Secret Service agents were seen Sunday on the base, preparing security arrangements for President Barack Obama's visit to attend a memorial service on Tuesday.

Army officials on Saturday released the names of the 13 people killed in the attack before holding a brief moment of silence.

Hasan remained in the intensive care unit of the Brook Army Medical Centre in San Antonio, Texas but has been removed from a ventilator.

Chris Grey, a spokesman for the Army's Criminal Investigation Unit, said investigators have found no evidence to contradict the appearance that Hasan acted alone when he allegedly opened fire with two hand guns. Grey stressed that no motive had yet been established for the attack.

Hasan was to have deployed in late November to Afghanistan but had voiced opposition to the war. He reportedly shouted, 'Allahu Akbar,' or 'God is great,' before emptying two handguns - firing more than 100 rounds - at the Texas base's centre that prepares soldiers for deployment overseas.
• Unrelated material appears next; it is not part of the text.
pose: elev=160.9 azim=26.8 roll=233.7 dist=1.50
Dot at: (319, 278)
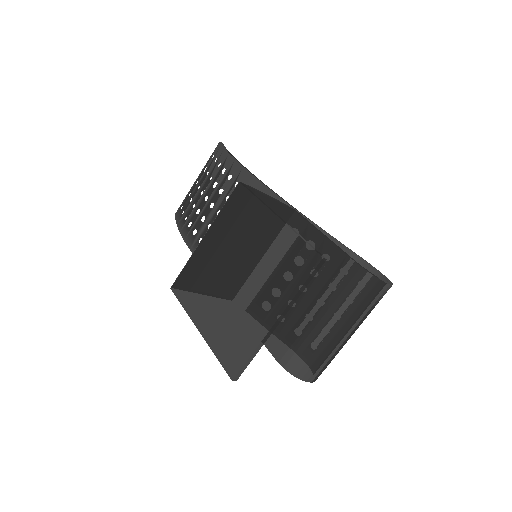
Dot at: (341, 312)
Investigators have conducted more than 170 interviews and were at work reconstructing the scene. There was no evidence that any of those who died had been killed by those responding to the attack.

The shootings shocked a military base accustomed to grieving for soldiers killed in combat. The rampage brought the wars closer to home and highlighted the growing stress on the men and women who have been repeatedly deployed to Iraq and Afghanistan for extended combat duty during the last six to nine years.

The mental health of soldiers has become an increasingly high priority for the US Army, which has been coping with a high number of suicides by soldiers who returned from battle.